For the first decade, after the collapse of the Soviet Union, a major portion of Russia’s exports to China was high-tech - largely fighter jets and missile systems. But, increasingly, Russia complains that China is copying its Sukhoi fighter jets and other advanced military technologies. Last week, the successor agency to the KGB arrested a Chinese national in Moscow on suspicion of trying to buy blueprints for Russia’s prized S-300 long-range surface-to-air missile system.
“Arms sales in the last five years have plummeted," said Linda Jakobson, the lead author of a new report on China-Russia relations for the Stockholm International Peace Research Institute. "The reason is the Chinese have bought pretty much everything that the Russians are willing or able to sell.
The other leg of the Russia-China relationship was energy sales. But here Russia also has lost its edge.
For 16 years, Russia and China have been negotiating the construction of two gas lines from Siberia to China. While the Russians bargained on and on over price, the Chinese built a gas line from the Central Asian nation of Turkmenistan to China.
On Tuesday, a British auditing company ranked a gas field in Turkmenistan as the second largest in the world. Now, Turkmenistan, once a Russian colony, plans to ship 60 billion cubic meters of gas a year to China - nearly the same volume that Russia has been talking about since the 1990s.
“The potential for a really substantial gas partnership existed when they started to negotiate the building of two natural gas pipelines from Russia to China 16 years ago," Linda Jakobson said from Sydney, Australia, where she directs the East Asia Department of the Lowy Institute. "In the meantime, in the gas sector, as also in oil, China has made tremendous efforts to diversify," she said.
Russia, the largest oil producer in the world, long assumed that it had China over a barrel - a captive market.
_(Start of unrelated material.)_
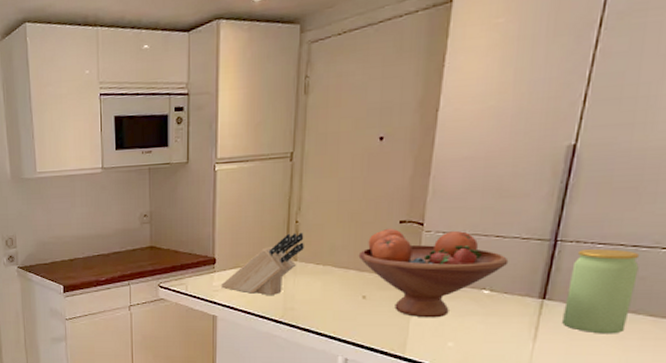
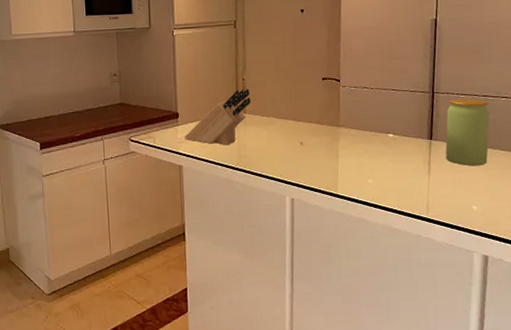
fruit bowl: present [358,228,509,318] -> none [294,84,403,159]

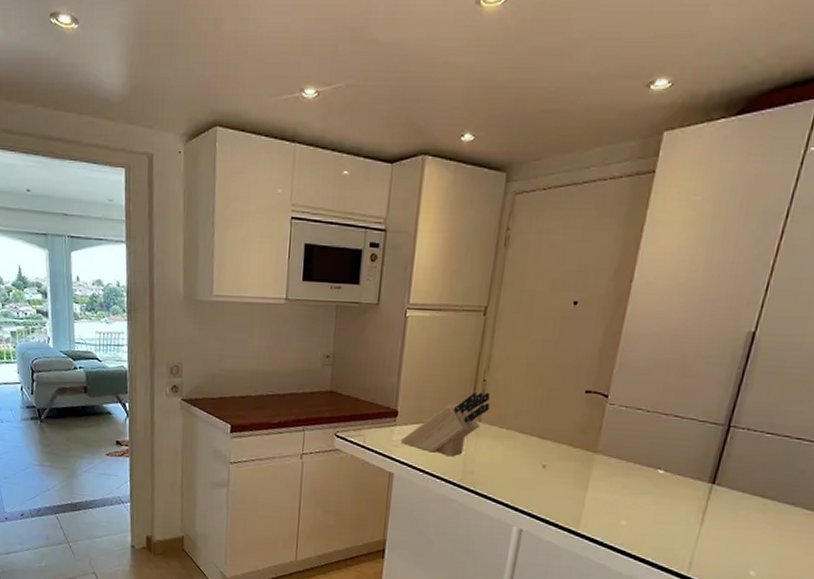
jar: present [445,98,490,166] -> none [728,438,803,525]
But while the Russians negotiated endlessly about price formulas, China diversified.
“Russia has not become a major energy provider to China," said Anatol Lieven. "It is a significant provider. But Russia still provides the same amount of energy as Iran and only the same amount as Angola.”
If sea lanes to China become vulnerable, Russia will regain its competitive edge. But, for now, Jakobson says:
“Russia is only the fifth largest supplier of crude oil to China today. Because China has very successfully diversified its supplies of crude oil.”
Lieven says that China has grown so powerful so fast that Russia would not dare to join an alliance with NATO or the United States. Instead, he predicts, that Russia will preserve its autonomy from China by avoiding needless conflicts with Washington.
He predicts that in the next Putin decade, the Kremlin will avoid:
“A diminuition of gratuitious Russian troublemaking, probably in the Baltics, in relations with Venezuela, that kind of thing."
Jakobson, who recently completed a 20-year stay in Beijing, said she was struck by how many Chinese have become condescending toward Russia. She recalled an interview she conducted earlier this year with a Chinese political scientist. He grudgingly admitted that China may not like the United States and Japan, but there are things that China can learn from both societies. But he was disdainful of Russia.
“'But Russia? What do we have to learn from Russia? This nonchalance, nearly overbearing view, that is on the rise in China towards Russia is very telling of the change in perceptions on the Chinese side of Russia," she said.
As Prime Minister Putin maps out his decade ahead, he clearly identifies China’s rapid rise as a big challenge for Russia.